Jace had said the online gambling stopped. Watching Martinez track that game—the spreads, the lines, the fist on the bar when the score moved—it looked less like it had stopped and more like it had moved somewhere Jace’s data couldn’t follow.
A local book. Cash bets. Something that wouldn’t show up in a digital footprint but would explain the irregular deposits that didn’t match his pay schedule.
Donovan had clocked it too. I could tell from the angle of his body.
He looked casual to anyone watching, but had oriented himself so Martinez stayed in his peripheral vision.
He hadn’t said a word. Neither had I. When our eyes met across the table, the look lasted exactly long enough to confirm we were holding the same thought.
The investigation needle hadn’t moved on Vance tonight. If anything, it had nudged farther in the direction I already believed—a solid cop who might be thinking about his next chapter. Fine. Good.
Martinez was a different equation. The careful, phone-dependent, says-nothing persona he wore at work was starting to look less like personality and more like discipline. And discipline cracked when the alcohol hit it hard enough.
What else was he hiding?
The night wound down in stages, the energy draining from the room one departure at a time. Vance waved the waitress over and handed her his card before anyone could argue.
“I’ve got your tab tonight.” He held up a hand when Donovan reached for his wallet. “Hell of a week. You’ve earned it.”
Briggson stood without a word. Jacket on, glass left where it sat, paid, then out the door. No goodbye. Dude really was an asshole, but his behavior wasn’t concerning me as much as Martinez’s.
Reeves pushed back his chair and stood, fishing keys from his pocket. He looked at Donovan, then at me.
“Thanks for tonight.” Quiet. Direct. A handshake that carried more than the words. “And for not telling anybody about the delivery driving thing. I’ve put in the proper paperwork.”
“Good. Anytime, kid.”
He gave a nod and headed for the door.
Vance signed the receipt and stood. “Hell of a night, fellas. Let’s not make searching for missing children a regular thing.”
“Agreed.”
He clapped my shoulder on his way past. The same easy gesture he used after training, after raids, after every shared moment that built the kind of trust people followed into dark rooms. It was authentic. It was why he was a good sergeant.
Donovan and I walked out into the parking lot. Gravel crunched under our boots. The broken neon threw amber light across the hoods of the remaining trucks.

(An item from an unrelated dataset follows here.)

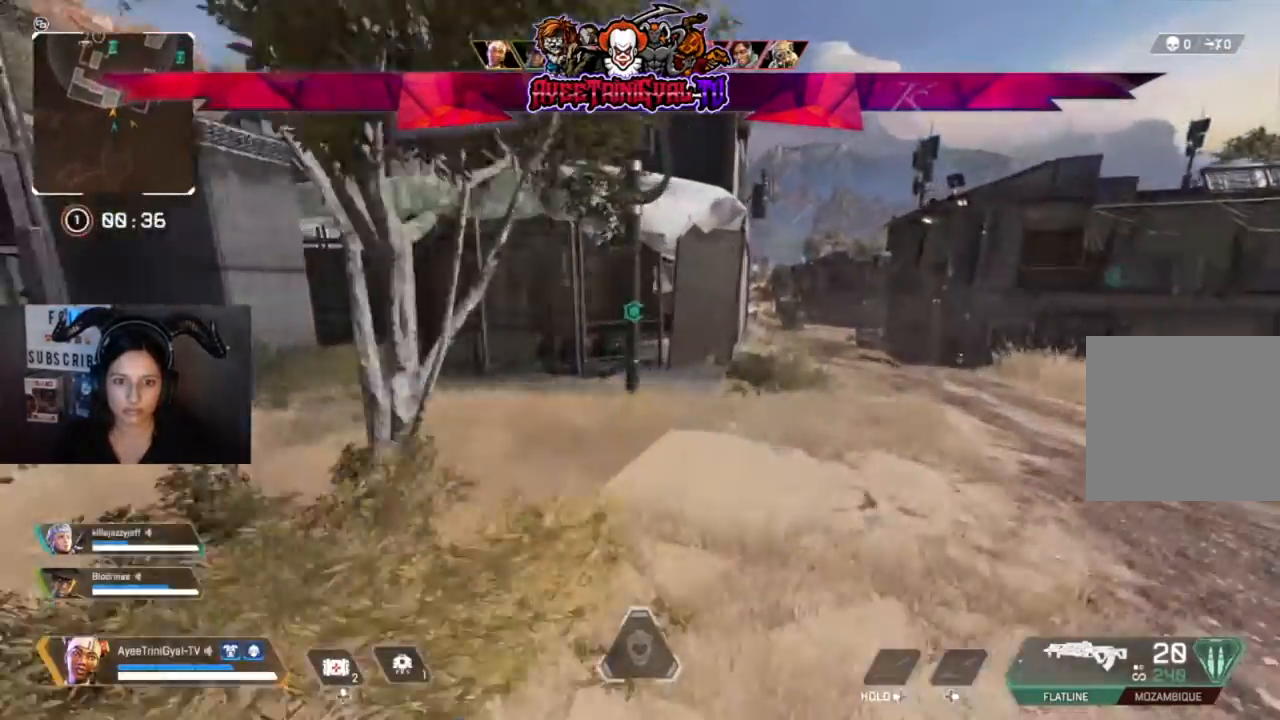
{"buttons": [], "left_stick": "up", "right_stick": "center", "events": []}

We reached mine and stopped.
“Martinez?” The single word was enough for me to know what he meant.
“Definitely where we need to put our effort, in my opinion. If he’s willing to participate in illegal gambling…”

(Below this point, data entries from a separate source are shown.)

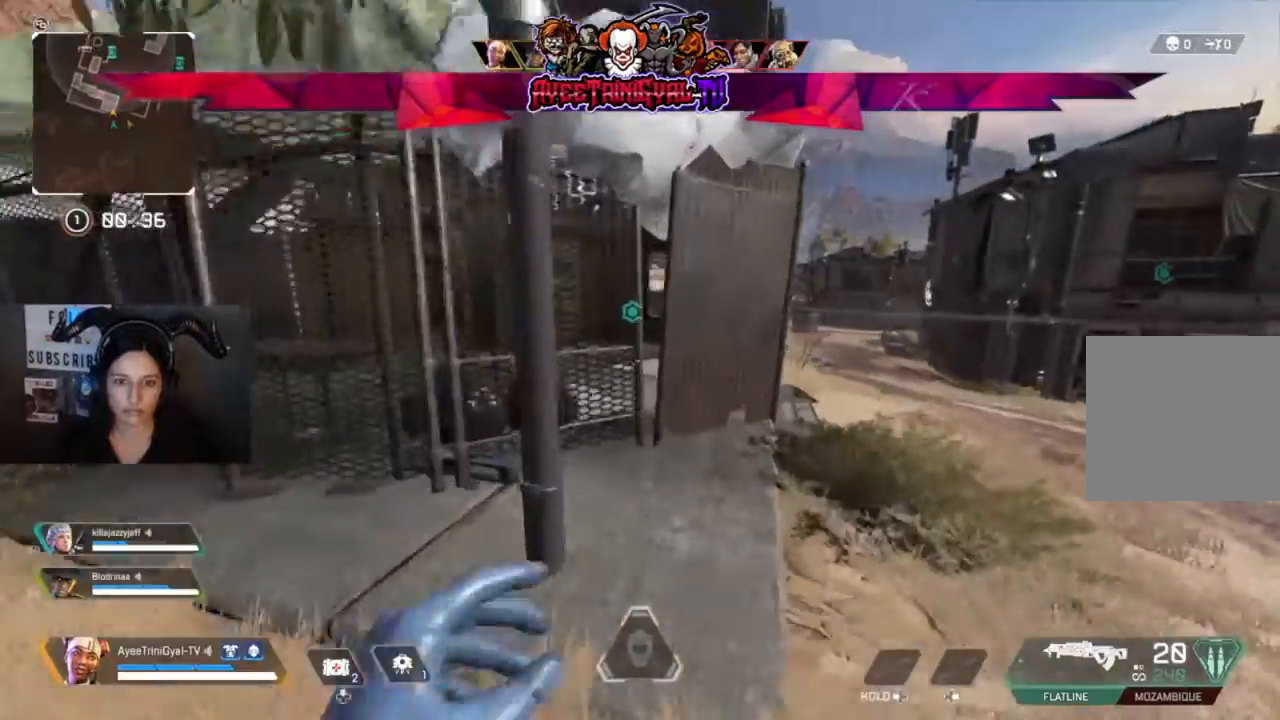
{"buttons": [], "left_stick": "up-right", "right_stick": "center", "events": [[267, "left_stick", "up-right"]]}
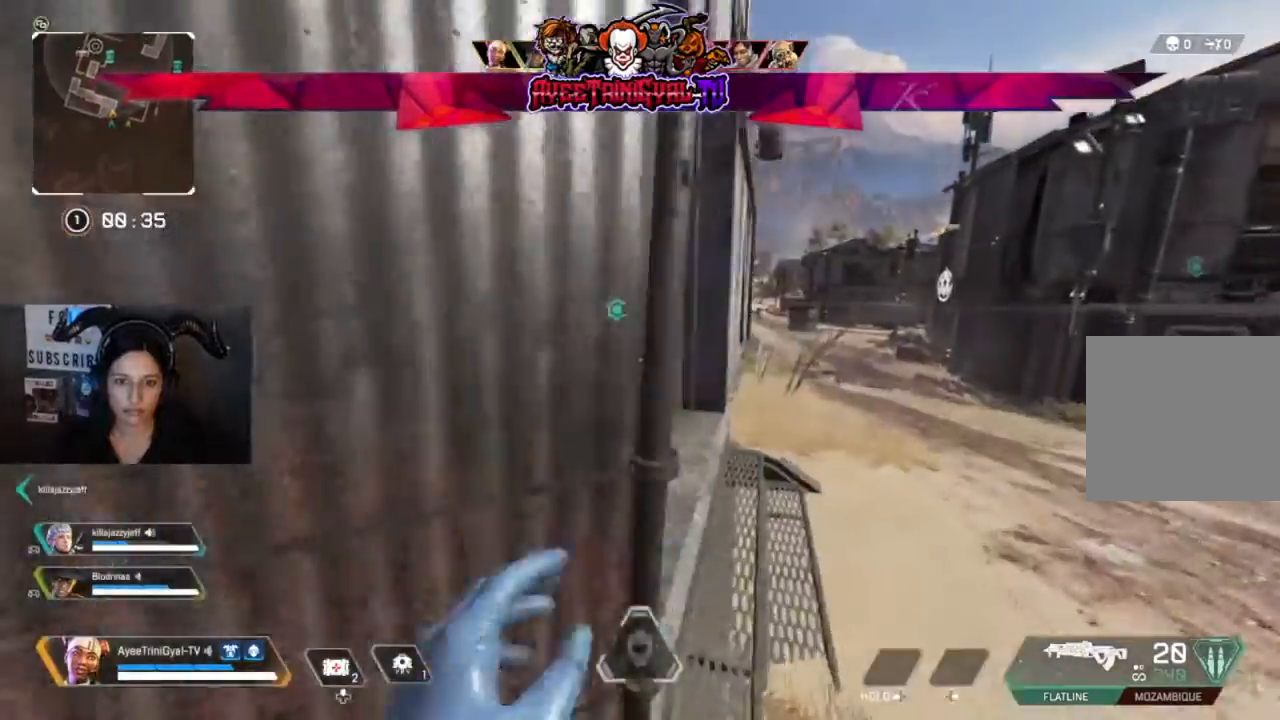
{"buttons": [], "left_stick": "up", "right_stick": "center", "events": [[133, "right_stick", "left"], [200, "left_stick", "up"], [367, "right_stick", "center"]]}
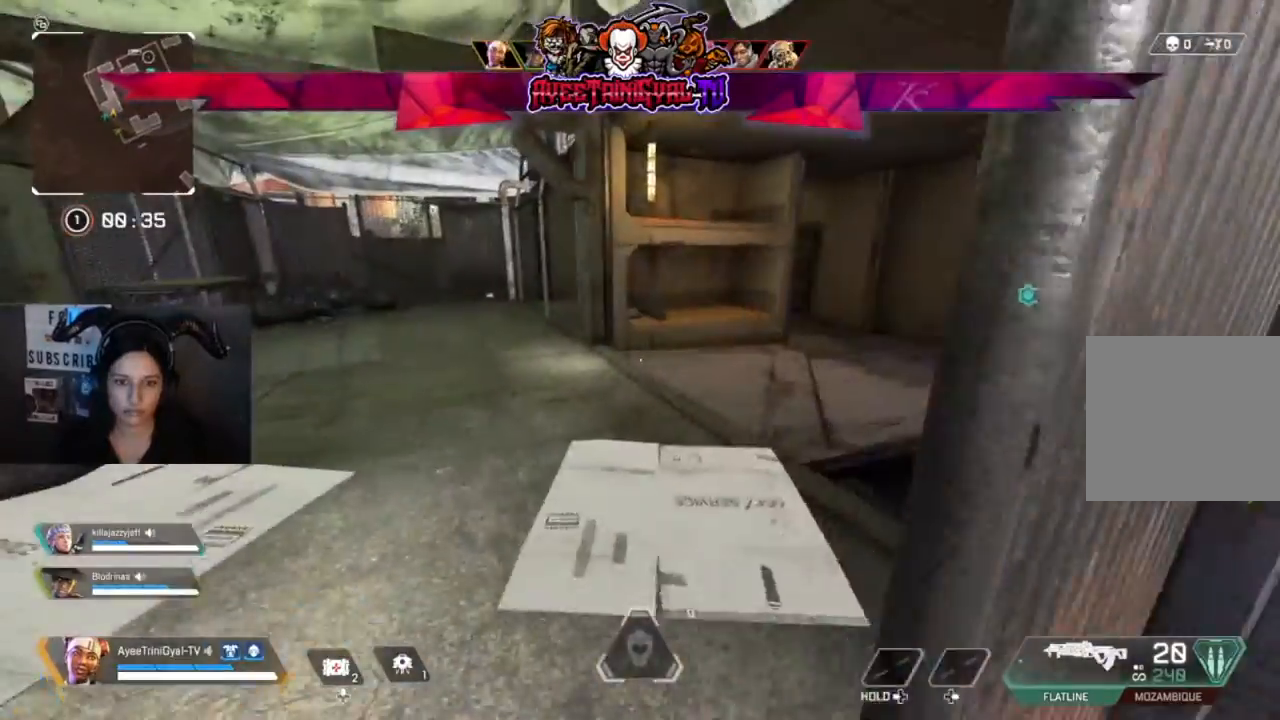
{"buttons": [], "left_stick": "up", "right_stick": "center", "events": []}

Donovan nodded. “He may be willing to do other stuff for money too. Like help out a drug syndicate.” He got in the truck.
I pulled out my phone. No messages. The screen was blank except for the time.
I’d left Kayla my number in case she needed anything. But she wouldn’t have texted. It was late, William was asleep, and we’d said what needed saying in her kitchen. The goodnight that meant something different than goodnight.
But I’d wanted to look anyway. Just to see her name on the screen. Even knowing it wouldn’t be there.
I put the phone away and got in the truck.
Donovan was quiet beside me. The engine turned over. The parking lot receded in the mirrors, and the road ahead was dark and empty and long, and neither of us spoke as we drove through the sleeping town toward home.